I welcome board owners which have external programmers to register themselves with their board flavors under Platform blobs, collaborators/maintainers/testers for faster problems resolution · Issue #692 · linuxboot/heads · GitHub

Otherwise, those low level requirements will just make other people think it is not supposed to work where in fact, it should work out of the box under Heads if proper board flavor is chosen and w530-maximized board owners should be able to switch to dGPU flavors if needed by flashing internally, where laptop monitor will be initialized by Heads (iGPU) and OS will be able to own external monitors and make everyone happy. But that requires testing and testing reports. Otherwise as of now, w50 board under Heads are now flagged as UNTESTED.

As usual, donations welcome! (I feel nobody completely gets the amount of work needed to maintain Heads…)

I have purchased a Raspberry pi5 model SC1112 with 8G memory, 27watt power supply, RTC battery, active cooler and case. Some of the stuff is on back order, but hopefully Gwiazdor can get it here soon. Please carry on because it may be awhile before I will be doing more testing.

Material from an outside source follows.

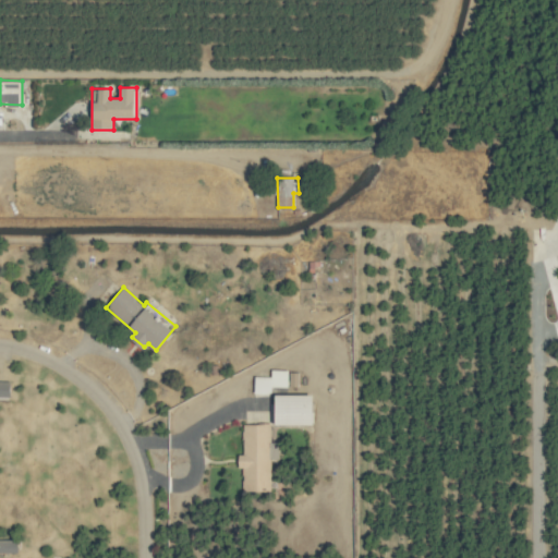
[(0,395),(10,396),(11,380),(0,379),(0,395)]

There are wifi slot → nvme adapters available. Did anyone try such an adapter on a Thinkpad xx30 with Qubes?
There are different storages available. sata, sata in cd caddy and also the wwan slot is usable for msata. I have seen a card using the wifi slot and having two sata slots. Although it looks there would not be enough space for such an adapter. Is there any more options available? It would be nice to have four different internal storages.

As a sidenote, as it was mentioned above that setting brightness does not work in the battery menu, here is an easy way to start a session with the desired brightness:
First check the output device by running in dom0 terminal

xrandr -q

It will show something like VGA-1 or LVDS-1. So the command to set the brightness on the CLI is

xrandr --output LVDS-1 --brightness 0.5

Where 0.4 is darker and 0.6 is the opposite step. In dom0 terminal, in the /home/username/ directory create a folder named

mkdir .startupscripts

cd into .startupscripts and create a file called brightness.sh with the following content:

nano brightness.sh

#! /bin/sh
sleep 1
xrandr --output LVDS-1 --brightness 0.5

It can have whatever display brightness is desired. Make it executable:

sudo chmod +x brightness.sh

In the Menu under Menu/Settings/System Settings/Session and Startup go to Application Autostart. Click + and use

Name: Brightness
Description: Setting Screen Brightness 
Command: sh /home/username/.startupscripts/brightness.sh
Trigger: on login

That’s all. After next system start it will use the pre-set brightness value and it can be changed anytime via CLI.

Better solution would be to take the changing values from the file which is linked to the brightness bar of the battery menu and link it to xrandr.